Sunday, August 29, 2010

Exhibiting Artist : Arun Sharma
















(de)composition : self-portrait is an hour long video in which an unfired ceramic bust of the artist deteriorates in a contained pool of water. Shot through a clear glass box, the video gradually becomes foggy because of the dispersion of fine clay particles in the glass cube filled with water. A visual representation of the breakdown of the human form, (de)composition : self-portrait achieves a quiet and meditative transformation through the laws of entropy.

Entropy is essentially microscopic disorder. It describes the tendency for a contained system to go from a state of higher to lowest organization on a molecular level. We comprehend this intuitively when we melt an ice cube in a glass of water, or drop a cube of sugar into a cup of coffee. The changes always involve moving from disequilibrium or localized presence (eg. a substance) to equilibrium or dispersion (i.e. its surroundings). Thus, entropy affects the space into which a substance spreads.
The entropic goal is to erase the distinction between substance and surrounding.

This is seen clearly in Sharma's video : As the box shifts from transparency to opacity, the object within it becomes formless. As the surroundings go from invisibility to solidity, the entity goes from solidity to invisibility. The firmness rendered by the opacity of the medium means the absence of an object within it. Destruction of the substance of an earthen human form causes its surroundings, water in the box, to be full of the substance.

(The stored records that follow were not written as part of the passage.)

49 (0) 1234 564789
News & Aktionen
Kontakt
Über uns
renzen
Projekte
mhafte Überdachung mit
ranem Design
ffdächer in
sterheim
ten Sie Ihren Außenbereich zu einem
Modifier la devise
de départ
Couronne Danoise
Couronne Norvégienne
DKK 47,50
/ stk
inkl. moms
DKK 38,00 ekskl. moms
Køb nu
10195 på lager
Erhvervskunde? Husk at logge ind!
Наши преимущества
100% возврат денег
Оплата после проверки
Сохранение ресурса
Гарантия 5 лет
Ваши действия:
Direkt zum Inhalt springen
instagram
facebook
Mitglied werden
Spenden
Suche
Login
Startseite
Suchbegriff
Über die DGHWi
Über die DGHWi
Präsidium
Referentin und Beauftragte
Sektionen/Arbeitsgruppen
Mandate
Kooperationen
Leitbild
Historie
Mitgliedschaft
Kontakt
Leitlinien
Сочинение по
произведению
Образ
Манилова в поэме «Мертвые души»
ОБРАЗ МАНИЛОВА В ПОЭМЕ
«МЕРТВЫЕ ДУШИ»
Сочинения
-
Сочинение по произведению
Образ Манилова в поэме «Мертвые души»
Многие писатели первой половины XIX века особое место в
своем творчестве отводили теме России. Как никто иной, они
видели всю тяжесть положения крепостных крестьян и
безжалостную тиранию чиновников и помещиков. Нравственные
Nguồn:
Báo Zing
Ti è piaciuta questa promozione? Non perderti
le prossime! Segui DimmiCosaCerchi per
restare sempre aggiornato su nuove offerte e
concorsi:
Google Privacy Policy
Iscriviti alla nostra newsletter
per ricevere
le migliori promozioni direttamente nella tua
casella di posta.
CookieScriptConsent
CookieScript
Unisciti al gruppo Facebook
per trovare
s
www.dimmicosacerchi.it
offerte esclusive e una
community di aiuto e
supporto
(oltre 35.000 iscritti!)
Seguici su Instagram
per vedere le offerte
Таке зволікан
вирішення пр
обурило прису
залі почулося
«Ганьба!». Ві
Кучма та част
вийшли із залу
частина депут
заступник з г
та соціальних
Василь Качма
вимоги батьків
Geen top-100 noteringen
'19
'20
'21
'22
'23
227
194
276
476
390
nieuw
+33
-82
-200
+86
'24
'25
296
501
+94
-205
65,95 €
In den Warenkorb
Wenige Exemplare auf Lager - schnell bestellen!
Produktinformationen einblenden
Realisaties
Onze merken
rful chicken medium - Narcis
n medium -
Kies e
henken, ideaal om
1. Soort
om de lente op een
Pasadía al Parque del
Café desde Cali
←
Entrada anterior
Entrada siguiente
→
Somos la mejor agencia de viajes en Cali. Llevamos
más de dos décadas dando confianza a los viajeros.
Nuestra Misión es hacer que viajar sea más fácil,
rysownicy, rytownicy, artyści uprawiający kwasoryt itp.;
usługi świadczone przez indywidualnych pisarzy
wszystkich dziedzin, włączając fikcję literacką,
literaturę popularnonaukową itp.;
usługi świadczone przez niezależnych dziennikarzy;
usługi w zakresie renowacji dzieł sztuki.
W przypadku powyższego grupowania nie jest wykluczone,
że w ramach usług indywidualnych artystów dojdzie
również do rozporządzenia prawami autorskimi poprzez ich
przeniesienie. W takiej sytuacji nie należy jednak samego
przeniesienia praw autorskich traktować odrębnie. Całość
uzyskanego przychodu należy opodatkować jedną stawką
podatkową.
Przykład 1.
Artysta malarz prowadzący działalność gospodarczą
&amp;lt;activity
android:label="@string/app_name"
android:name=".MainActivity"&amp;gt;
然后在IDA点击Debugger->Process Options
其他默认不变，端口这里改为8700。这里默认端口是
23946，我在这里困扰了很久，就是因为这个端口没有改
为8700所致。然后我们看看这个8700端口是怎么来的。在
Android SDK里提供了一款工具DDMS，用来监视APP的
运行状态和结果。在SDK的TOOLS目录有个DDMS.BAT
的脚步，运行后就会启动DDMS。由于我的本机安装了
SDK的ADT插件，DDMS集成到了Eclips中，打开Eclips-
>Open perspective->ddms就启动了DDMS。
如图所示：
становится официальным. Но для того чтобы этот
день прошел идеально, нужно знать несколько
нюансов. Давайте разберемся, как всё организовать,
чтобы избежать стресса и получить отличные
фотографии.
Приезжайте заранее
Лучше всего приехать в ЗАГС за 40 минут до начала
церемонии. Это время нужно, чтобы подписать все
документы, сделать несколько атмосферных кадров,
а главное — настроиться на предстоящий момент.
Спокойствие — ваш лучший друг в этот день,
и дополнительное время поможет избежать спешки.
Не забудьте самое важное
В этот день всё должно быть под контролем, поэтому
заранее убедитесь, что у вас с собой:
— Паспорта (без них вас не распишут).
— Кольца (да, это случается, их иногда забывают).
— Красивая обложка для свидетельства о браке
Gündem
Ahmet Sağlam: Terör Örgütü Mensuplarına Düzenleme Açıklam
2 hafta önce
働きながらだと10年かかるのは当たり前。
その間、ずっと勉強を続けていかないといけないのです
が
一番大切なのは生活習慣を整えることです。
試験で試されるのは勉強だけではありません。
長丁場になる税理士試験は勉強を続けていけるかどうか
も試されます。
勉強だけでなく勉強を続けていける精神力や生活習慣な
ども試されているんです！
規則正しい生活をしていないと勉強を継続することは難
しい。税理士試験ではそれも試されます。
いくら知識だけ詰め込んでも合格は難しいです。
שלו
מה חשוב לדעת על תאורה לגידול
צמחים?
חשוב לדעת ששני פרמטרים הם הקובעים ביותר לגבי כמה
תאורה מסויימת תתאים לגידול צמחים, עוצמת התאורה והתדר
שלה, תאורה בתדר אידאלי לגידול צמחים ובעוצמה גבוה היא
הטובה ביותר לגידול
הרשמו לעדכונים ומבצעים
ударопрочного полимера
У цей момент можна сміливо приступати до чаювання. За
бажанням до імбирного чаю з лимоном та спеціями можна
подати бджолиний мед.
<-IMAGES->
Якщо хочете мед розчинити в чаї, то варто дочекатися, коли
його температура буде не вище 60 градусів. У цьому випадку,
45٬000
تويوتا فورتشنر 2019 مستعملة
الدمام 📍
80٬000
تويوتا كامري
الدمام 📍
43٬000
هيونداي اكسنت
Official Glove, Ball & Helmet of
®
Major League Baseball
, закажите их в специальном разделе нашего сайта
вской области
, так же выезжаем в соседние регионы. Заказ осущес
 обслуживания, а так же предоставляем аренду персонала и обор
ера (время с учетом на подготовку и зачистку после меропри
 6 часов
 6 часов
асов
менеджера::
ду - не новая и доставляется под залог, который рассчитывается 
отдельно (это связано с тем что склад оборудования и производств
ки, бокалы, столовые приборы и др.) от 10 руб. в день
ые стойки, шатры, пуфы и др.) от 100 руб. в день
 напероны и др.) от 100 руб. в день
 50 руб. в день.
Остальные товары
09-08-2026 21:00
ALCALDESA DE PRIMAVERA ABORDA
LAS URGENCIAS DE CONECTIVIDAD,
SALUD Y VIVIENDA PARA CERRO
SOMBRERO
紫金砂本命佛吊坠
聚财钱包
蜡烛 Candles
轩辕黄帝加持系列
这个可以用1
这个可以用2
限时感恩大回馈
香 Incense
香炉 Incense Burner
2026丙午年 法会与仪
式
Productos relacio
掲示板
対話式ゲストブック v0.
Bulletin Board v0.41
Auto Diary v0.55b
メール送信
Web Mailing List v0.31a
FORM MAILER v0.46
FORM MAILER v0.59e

If the point of a closed system, like the one set up in this work, is to move from kinetic to potential energy, to the calmest state possible, then Sharma's questions run deep : How does entropy occur in a human body? Does the invisibility mean that it is dying?

Perhaps in response, are the artist's words : "The slow-falling flakes of clay and the floating tendrils of clay fog create a spiritual, calming element that I have not often associated with the idea of death. At the end of the hour long video, the falling debris creates a fog that eventually envelopes the head, signifying the way we are slowly forgotten in the memory of the living and are lost in history."